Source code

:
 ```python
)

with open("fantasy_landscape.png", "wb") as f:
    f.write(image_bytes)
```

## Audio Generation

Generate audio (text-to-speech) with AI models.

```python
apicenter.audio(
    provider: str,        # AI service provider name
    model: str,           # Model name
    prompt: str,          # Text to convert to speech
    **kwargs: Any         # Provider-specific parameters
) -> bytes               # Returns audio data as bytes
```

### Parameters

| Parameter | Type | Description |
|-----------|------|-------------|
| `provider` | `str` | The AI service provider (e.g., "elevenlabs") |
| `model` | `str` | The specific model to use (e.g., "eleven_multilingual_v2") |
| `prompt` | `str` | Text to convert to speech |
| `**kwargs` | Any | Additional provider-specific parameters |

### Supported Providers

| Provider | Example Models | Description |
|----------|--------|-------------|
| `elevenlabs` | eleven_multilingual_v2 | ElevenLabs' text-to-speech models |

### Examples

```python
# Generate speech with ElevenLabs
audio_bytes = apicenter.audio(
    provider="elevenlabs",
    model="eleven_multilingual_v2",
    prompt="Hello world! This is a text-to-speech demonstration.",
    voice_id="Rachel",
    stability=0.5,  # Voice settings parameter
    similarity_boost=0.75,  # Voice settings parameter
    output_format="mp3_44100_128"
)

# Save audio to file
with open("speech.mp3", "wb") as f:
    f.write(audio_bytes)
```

• [Activity]
If a line in the material above contains "with", show that line.

• [Solution to this exercise]
with open("fantasy_landscape.png", "wb") as f:
Generate audio (text-to-speech) with AI models.
# Generate speech with ElevenLabs
with open("speech.mp3", "wb") as f:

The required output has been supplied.